My wife and I regularly discuss when and if we will ever be able to retire. I’ve never had a traditional defined-benefit retirement plan, only a defined-contribution plan which makes me responsible for my own retirement and any market risk. Given the uncertainties in the world, does anyone ever have enough savings to confidently retire?
But do we live with any greater uncertainty and insecurity than previous generations? My parents’ generation, the so-called “greatest generation”, experienced both the Great Depression and World War II. When my father embarked on a troopship in 1944 for the most violent phase of the war in Europe, my parents understood that they might never see each other again. That was living with uncertainty.
As a college history major looking back, I can identify just two periods in modern American history which might be characterized as not uncertain and, in fact, highly optimistic. The first was the decade from the end of the Korean War in 1953 until the assassination of President Kennedy in 1963. The Eisenhower and Kennedy presidencies were a time of rising prosperity and expectations for much of America. But in the 1960’s the struggle for civil rights exposed a violent side of American reality, the terrible war in Vietnam split America down the middle, and the nuclear threat became apparent.
The second period of optimism which I personally remember was from the fall of the Berlin Wall in 1989, and the end of the Cold War and the apartheid regime in South Africa, until the terrorist attack of September 11, 2001. During that period it seemed like the world was turning democratic and more friendly towards America, the sole remaining superpower. Stock markets were rising, the internet was popularized, and the future seemed bright. All that changed on 9/11.
Except for those two periods in American history, most generations of Americans lived with uncertainties and insecurities greater than or comparable to those we face today. Yes, the 1920’s were roaring, but there was no social safety net at all. I compare the 1920’s in America to contemporary Chinese society where there is now potential for both extreme success and extreme failure and suffering.
Ironically, many in “the greatest generation” were able to retire as the first beneficiaries of post-war defined-benefit retirement pension plans. There was only about one generation of Americans that was actually able to realize a secure retirement under such plans before private companies and eventually the federal government replaced them with defined-contribution plans forcing workers to assume responsibility of their own retirement and any market risks. Many insolvent companies have sought bankruptcy protection in order to divest themselves of obligations under traditional pension plans.

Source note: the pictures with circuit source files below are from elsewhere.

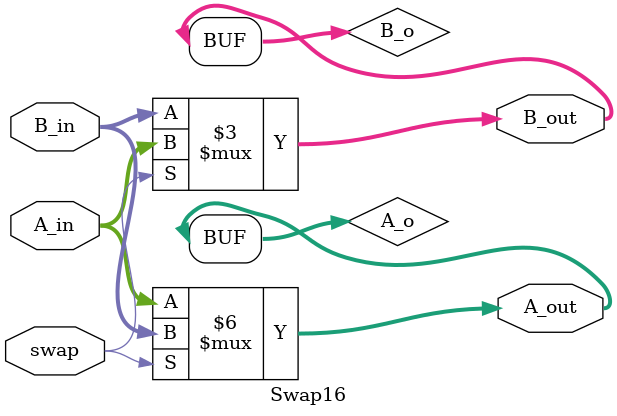
<source format=v>
module Swap16
(

input [15:0] A_in, B_in,
output [15:0] A_out, B_out,
input swap
);

reg [15:0] A_o;
reg [15:0] B_o;
assign A_out = A_o;
assign B_out = B_o;

always @(*) begin

if(swap) begin
			A_o = B_in;
			B_o = A_in;
			end 
else begin
			A_o = A_in;
			B_o = B_in;
			end
			
end
			
endmodule
</source>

Public employees of state and local governments are among the last remaining beneficiaries of traditional defined-benefit pension plans. Like many insolvent companies in the past, insolvent state and local governments are now seeking to abrogate or reduce their obligations under those plans.
No one knows how the struggle over those traditional pension plans will turn out, but I suspect that in the end public employees will end up with the rest of us, living in uncertainty, and wondering if we will ever be able to retire.